For customers this is a significant moment as we know from Amazon’s success that people want Cloud services and that they like them typically open source (Java, PhP, Ruby, Node.js and so on). We have seen the more proprietary offerings from Microsoft and even Google fail to gain much traction in the PaaS market. Now customers have a real choice to weigh up against the mighty AWS. A stack of open source services all backed by the world’s most established IT vendor running on a high performance infrastructure that is about to get a billion dollar+ upgrade.

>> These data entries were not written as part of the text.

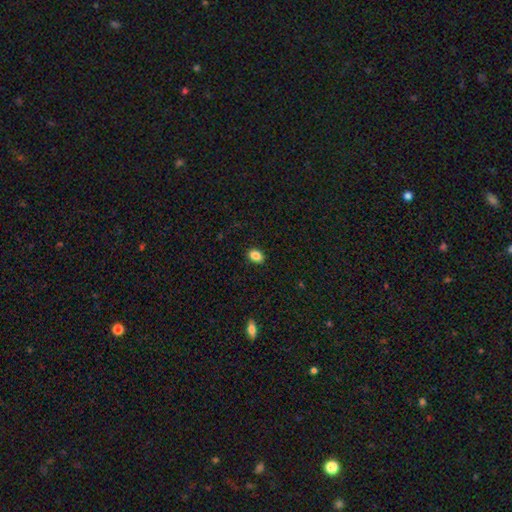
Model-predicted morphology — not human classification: A smooth galaxy with no disk features (86%) that is in between round and cigar-shaped (75%). Merging: none (89%).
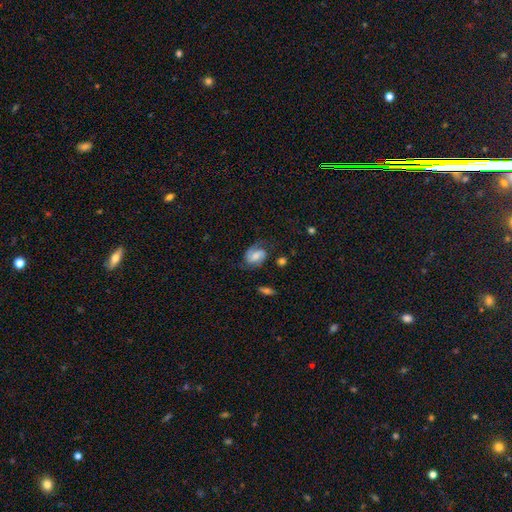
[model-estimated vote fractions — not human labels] Q: Smooth or featured?
A: featured or disk (64%); runner-up: smooth (28%)
Q: Edge-on disk?
A: no (97%); runner-up: yes (3%)
Q: Bar?
A: weak (45%); runner-up: no (34%)
Q: Spiral arms?
A: yes (92%); runner-up: no (8%)
Q: Spiral winding?
A: medium (47%); runner-up: tight (28%)
Q: Spiral arm count?
A: 2 (74%); runner-up: 1 (16%)
Q: Bulge size?
A: moderate (35%); runner-up: small (29%)
Q: Merging?
A: none (58%); runner-up: minor disturbance (24%)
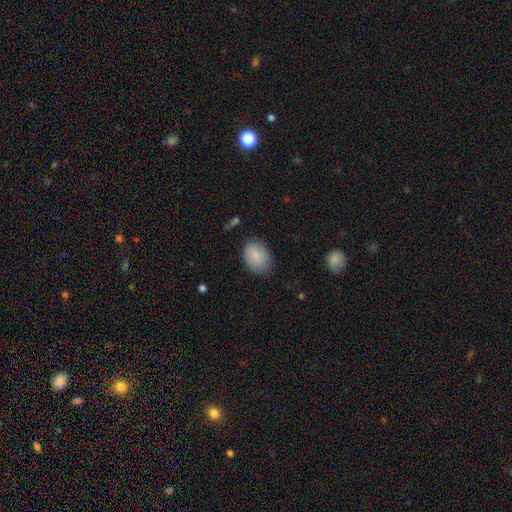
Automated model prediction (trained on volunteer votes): Overall: smooth (85%). How rounded: in between (71%). Merging: none (73%).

A big step forward for brand IBM

The flipside of the coin is that for IBM this marks a giant step into the mass market. If they can get BlueMix right then it could be the start of multiple new markets opening up for them. They have already seen success in gaming with SoftLayer. Instead of the staid enterprise vendor of old this initiative has the potential to refresh IBM’s image while at the same time growing its customer base substantially. It also fights back against the dangers that other vendors pose to their traditional enterprise base. With the increasing adoption of Amazon inside the enterprise, IBM had to offer those customers something. BlueMix gives them the fast to test, fast to market type cloud product that they will need to rapidly deliver applications in future. All of this comes with the IBM stamp of enterprise grade quality.

There are risks but also opportunity for incredible rewards

This does not come without dangers. Cloud Foundry has been around a while and has not taken off and was recently criticised by one its originators for the “collection of services” approach to PaaS. Do developers really want to bolt together disparate third party services to create applications? Heroku has had some success with this. IBM needs to get a firm handle on it or at least its “flavour” of Cloud Foundry and not have it turn into the type of open source community led mess that we’ve seen before.

There is detail to flesh out in the way in which applications can be developed and deployed especially within large scale team environments with governance rules. For example how does the development environment work versus production? Is all development done in the cloud or on a local environment in which case how are the two synchronised to avoid configuration conflicts? IBM have shown their enterprise pedigree by including some DevOps capabilities out of the gate which is more than can be said for some of the competition.

More significantly they will need to overcome people’s prejudices that anything IBM is simply too expensive for mere mortals. Many of their new target audience may switch off at the first mention of those three letters. How will their go to market strategy handle this challenge?

More of this is going to get fleshed out during the beta phase and through the various marketing activities and events happening over the coming weeks and months. However if IBM can get this right then the effects could be seismic for customers, IBM and the market by delivering a competitive alternative to Amazon in the market place. We wait and see.

CIC is at both Pulse and Mobile World Congress this week and will be providing updates on BlueMix.